The rear camera is actually not bad, if you're willing to take shots slow and steady. Focus locking isn't instantaneous but at least it's reliable. Details on plants and metallic objects alike came out looking quite nice, even in overcast outdoor conditions. We even managed to get some excellent depth-of-field effects. The main problem was objects in motion, such as cars. Nighttime shots depended heavily on the amount of light around us. This camera definitely can't pick out the same level of detail in the dark that more expensive ones can, but even a streetlamp should cast enough light for a usable shot. Videos came out alright, and selfies with the front camera are also decent enough.

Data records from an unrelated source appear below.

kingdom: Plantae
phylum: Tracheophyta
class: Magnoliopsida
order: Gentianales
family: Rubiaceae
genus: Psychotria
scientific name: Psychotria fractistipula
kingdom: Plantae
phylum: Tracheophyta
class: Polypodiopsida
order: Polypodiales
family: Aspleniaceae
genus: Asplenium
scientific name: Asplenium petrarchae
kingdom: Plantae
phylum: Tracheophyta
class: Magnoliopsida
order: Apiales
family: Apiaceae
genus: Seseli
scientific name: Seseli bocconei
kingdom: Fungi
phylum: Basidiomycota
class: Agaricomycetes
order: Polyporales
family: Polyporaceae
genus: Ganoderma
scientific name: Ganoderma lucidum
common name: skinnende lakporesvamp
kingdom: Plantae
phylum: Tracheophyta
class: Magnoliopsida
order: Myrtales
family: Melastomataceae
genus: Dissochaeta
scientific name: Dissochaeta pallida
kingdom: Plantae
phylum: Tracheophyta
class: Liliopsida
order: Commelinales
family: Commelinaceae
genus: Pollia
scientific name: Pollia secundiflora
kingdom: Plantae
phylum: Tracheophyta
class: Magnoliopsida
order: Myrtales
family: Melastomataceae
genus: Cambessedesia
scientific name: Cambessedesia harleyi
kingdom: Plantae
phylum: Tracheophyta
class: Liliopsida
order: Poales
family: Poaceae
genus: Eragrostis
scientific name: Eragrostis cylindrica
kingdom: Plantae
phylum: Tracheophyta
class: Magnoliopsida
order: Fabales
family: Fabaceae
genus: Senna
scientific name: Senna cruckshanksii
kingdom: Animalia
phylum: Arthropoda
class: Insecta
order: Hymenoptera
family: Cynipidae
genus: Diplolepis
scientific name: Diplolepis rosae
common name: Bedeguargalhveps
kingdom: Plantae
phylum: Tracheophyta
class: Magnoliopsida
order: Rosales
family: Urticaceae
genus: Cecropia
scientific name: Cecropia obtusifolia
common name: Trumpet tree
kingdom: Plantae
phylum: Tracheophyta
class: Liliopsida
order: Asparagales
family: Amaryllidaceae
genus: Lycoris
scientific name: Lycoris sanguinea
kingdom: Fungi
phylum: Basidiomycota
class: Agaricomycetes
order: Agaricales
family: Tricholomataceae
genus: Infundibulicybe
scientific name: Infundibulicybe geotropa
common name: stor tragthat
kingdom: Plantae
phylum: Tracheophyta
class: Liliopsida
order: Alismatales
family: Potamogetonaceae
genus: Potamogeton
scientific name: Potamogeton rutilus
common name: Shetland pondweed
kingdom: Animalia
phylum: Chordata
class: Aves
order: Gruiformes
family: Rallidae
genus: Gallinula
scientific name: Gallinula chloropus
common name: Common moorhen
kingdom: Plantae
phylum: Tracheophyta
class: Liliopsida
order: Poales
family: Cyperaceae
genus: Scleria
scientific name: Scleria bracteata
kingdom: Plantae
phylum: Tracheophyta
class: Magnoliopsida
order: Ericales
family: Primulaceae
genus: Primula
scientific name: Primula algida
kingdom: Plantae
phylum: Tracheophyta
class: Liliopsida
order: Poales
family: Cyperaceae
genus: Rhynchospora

Finally, battery life was a pleasant surprise, at 8 hours, 33 minutes. This isn't spectacular, but it reflects the low-power screen and processor in the phone. We were able to get through a day and a half without needing to recharge, but that was without playing games or watching videos.
You definitely don't get what you don't pay for, which in this case is performance. Of course you can buy a better product if you can spend even just a little more, but clearly Lenovo has identified a target audience and it's nice for everyone to have this option. The Vibe K5 makes sense if you're on a water-tight budget.
Thankfully, there's a lot to like about the Vibe K5. Despite its general slowness, this phone covers all the basics and is perfectly usable. The software is sensible for the most part, battery life is decent, and camera quality is impressive. There are no glaring flaws or compromises that you'd have to live with. Plus, it actually looks quite good and won't make you feel like you had to settle for less than you wanted.